═════ DATA TO PROCESS

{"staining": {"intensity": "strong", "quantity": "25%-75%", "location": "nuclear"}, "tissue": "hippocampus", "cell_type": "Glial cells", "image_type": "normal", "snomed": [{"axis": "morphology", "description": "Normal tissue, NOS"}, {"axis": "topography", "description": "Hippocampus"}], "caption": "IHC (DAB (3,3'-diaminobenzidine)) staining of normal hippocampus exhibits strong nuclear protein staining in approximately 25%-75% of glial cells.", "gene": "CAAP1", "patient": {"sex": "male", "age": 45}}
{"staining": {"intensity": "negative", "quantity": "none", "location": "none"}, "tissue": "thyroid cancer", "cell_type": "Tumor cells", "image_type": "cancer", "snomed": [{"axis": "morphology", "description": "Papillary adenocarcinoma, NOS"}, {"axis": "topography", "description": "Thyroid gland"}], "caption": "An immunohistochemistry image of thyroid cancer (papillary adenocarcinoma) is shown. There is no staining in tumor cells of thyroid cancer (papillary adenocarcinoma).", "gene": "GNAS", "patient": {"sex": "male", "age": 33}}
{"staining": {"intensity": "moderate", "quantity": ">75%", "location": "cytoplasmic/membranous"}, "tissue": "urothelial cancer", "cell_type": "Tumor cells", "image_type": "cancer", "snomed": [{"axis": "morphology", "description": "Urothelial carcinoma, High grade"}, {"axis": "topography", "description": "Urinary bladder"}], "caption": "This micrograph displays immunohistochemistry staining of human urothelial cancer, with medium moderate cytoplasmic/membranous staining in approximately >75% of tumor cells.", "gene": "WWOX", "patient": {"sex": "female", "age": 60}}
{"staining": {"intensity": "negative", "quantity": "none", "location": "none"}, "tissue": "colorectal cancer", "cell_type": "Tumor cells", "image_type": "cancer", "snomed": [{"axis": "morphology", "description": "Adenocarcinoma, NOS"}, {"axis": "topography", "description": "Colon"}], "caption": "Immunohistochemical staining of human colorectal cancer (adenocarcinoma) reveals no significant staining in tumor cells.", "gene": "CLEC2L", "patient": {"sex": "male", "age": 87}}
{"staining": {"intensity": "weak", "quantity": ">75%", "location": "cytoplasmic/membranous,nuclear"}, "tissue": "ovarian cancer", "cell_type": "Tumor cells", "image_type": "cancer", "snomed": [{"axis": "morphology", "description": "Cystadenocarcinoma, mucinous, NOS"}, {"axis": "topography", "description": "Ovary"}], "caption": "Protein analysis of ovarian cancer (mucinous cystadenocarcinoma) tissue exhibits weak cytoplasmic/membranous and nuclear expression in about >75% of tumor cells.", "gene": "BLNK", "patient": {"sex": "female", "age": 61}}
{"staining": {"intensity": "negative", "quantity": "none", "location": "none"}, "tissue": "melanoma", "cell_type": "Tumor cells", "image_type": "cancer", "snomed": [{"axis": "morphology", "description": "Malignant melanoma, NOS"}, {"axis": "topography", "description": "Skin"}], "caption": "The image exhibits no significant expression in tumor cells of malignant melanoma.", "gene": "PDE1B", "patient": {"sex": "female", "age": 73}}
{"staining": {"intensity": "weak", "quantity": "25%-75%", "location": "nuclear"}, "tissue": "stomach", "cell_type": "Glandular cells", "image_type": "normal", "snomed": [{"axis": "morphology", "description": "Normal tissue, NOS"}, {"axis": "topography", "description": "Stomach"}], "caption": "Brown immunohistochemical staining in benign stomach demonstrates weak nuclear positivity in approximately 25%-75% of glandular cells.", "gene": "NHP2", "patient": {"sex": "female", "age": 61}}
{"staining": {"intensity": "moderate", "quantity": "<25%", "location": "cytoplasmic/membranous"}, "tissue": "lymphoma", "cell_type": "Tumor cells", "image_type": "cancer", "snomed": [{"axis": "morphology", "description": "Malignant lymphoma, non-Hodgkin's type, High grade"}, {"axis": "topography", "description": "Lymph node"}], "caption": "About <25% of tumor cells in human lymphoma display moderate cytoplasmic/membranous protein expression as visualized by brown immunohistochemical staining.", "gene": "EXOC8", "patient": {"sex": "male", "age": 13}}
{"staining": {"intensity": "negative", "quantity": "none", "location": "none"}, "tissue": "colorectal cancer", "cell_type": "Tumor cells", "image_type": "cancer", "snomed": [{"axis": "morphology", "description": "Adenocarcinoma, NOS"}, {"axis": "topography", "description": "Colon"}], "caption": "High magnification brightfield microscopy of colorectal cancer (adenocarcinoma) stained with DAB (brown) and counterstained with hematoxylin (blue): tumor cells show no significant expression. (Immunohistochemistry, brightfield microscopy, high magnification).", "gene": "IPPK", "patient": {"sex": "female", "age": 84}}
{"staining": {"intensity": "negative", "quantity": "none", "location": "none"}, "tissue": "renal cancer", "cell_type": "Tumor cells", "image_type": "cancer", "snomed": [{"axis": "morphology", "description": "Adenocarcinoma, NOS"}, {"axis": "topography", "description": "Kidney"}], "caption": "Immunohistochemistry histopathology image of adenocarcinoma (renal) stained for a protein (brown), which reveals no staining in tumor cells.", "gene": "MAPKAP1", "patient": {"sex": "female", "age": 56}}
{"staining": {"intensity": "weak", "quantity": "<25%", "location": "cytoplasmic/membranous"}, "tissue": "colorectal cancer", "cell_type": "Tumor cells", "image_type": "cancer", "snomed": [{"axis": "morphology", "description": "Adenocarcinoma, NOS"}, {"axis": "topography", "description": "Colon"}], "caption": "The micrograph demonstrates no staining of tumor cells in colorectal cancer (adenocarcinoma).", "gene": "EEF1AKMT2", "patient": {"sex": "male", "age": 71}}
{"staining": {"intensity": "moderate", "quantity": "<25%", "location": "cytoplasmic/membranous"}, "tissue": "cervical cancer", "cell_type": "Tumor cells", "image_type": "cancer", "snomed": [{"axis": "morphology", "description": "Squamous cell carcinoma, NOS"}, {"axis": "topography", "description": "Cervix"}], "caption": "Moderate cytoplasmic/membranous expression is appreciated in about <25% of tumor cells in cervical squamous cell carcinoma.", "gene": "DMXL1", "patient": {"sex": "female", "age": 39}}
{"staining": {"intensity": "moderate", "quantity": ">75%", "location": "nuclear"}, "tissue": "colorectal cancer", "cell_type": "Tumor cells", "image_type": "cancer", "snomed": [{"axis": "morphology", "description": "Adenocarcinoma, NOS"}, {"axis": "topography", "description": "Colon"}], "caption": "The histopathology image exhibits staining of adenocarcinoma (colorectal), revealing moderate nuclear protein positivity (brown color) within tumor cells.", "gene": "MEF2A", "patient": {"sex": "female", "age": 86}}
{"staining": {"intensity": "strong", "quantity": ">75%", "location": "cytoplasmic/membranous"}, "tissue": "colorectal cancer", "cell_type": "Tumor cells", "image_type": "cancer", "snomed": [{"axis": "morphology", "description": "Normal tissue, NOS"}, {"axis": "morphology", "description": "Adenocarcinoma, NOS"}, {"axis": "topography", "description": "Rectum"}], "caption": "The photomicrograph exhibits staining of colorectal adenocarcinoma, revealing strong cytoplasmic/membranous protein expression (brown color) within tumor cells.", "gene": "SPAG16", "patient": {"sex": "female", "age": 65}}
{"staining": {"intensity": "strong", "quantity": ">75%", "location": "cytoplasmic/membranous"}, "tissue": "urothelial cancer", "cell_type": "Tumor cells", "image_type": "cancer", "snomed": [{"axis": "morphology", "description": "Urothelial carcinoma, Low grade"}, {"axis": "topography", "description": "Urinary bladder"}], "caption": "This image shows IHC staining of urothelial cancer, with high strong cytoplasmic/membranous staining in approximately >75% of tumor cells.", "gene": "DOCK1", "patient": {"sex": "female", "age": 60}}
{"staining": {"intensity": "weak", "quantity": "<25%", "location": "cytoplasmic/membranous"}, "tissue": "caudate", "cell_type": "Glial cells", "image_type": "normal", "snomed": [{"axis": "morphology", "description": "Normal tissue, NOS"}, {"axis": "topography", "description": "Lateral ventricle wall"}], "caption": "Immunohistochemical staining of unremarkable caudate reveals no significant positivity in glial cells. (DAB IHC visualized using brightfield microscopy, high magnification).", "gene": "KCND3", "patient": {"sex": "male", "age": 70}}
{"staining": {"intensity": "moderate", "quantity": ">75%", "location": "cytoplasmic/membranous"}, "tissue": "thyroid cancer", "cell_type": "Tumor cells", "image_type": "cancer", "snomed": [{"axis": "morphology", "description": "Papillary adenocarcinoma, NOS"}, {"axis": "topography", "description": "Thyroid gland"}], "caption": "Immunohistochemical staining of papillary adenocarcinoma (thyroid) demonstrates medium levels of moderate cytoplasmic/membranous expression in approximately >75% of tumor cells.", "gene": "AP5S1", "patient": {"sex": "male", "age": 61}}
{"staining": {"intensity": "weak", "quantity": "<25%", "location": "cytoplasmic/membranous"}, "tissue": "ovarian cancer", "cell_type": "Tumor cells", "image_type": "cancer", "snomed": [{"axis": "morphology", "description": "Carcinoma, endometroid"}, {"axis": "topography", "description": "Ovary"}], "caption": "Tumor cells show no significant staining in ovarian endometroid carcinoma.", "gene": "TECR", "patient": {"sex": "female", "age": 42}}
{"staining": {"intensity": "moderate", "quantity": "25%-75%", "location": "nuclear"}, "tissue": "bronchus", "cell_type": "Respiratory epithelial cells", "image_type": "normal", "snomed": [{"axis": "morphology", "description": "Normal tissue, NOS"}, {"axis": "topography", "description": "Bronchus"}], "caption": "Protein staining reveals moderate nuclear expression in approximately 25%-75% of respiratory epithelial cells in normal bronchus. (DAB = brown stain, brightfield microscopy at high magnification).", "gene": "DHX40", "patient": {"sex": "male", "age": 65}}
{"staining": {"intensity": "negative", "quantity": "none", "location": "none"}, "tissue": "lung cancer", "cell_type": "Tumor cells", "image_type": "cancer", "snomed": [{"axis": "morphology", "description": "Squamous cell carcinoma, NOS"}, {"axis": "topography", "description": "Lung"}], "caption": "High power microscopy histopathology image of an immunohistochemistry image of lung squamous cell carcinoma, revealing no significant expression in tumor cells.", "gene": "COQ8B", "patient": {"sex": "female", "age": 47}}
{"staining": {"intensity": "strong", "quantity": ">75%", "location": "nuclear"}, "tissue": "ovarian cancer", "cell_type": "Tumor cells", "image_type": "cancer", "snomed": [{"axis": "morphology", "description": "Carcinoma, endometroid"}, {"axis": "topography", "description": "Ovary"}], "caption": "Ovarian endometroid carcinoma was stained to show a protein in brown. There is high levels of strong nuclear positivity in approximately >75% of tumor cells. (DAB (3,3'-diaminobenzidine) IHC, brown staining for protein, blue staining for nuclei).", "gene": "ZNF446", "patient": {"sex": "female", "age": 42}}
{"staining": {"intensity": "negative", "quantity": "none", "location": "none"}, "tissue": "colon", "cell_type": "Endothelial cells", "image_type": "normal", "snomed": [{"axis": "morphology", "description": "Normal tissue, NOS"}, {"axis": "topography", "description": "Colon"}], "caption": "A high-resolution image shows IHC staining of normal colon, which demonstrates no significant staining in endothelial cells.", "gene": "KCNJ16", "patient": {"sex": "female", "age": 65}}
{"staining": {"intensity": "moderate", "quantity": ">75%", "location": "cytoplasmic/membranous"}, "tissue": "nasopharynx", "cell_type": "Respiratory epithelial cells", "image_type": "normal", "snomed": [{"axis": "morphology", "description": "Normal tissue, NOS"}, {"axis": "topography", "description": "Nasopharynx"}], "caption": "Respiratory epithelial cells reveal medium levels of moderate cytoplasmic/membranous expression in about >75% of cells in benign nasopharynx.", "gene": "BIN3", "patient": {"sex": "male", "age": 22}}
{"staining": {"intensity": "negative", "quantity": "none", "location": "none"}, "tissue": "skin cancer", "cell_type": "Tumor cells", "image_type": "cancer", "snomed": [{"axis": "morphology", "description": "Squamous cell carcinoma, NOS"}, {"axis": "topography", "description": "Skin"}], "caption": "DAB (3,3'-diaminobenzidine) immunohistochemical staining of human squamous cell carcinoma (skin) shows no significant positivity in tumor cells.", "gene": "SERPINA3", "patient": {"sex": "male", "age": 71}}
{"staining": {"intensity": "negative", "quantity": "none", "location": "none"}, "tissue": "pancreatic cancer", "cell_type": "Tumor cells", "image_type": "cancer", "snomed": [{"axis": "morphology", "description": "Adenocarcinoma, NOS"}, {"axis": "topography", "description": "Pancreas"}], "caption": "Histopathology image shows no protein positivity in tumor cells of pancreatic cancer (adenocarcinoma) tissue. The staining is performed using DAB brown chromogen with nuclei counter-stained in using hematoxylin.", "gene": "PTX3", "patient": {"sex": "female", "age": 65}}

══════════

## EXERCISE PROMPT
Run a filter over the data above and keep each line that contains the word "There".

## SOLUTION BELOW
{"staining": {"intensity": "negative", "quantity": "none", "location": "none"}, "tissue": "thyroid cancer", "cell_type": "Tumor cells", "image_type": "cancer", "snomed": [{"axis": "morphology", "description": "Papillary adenocarcinoma, NOS"}, {"axis": "topography", "description": "Thyroid gland"}], "caption": "An immunohistochemistry image of thyroid cancer (papillary adenocarcinoma) is shown. There is no staining in tumor cells of thyroid cancer (papillary adenocarcinoma).", "gene": "GNAS", "patient": {"sex": "male", "age": 33}}
{"staining": {"intensity": "strong", "quantity": ">75%", "location": "nuclear"}, "tissue": "ovarian cancer", "cell_type": "Tumor cells", "image_type": "cancer", "snomed": [{"axis": "morphology", "description": "Carcinoma, endometroid"}, {"axis": "topography", "description": "Ovary"}], "caption": "Ovarian endometroid carcinoma was stained to show a protein in brown. There is high levels of strong nuclear positivity in approximately >75% of tumor cells. (DAB (3,3'-diaminobenzidine) IHC, brown staining for protein, blue staining for nuclei).", "gene": "ZNF446", "patient": {"sex": "female", "age": 42}}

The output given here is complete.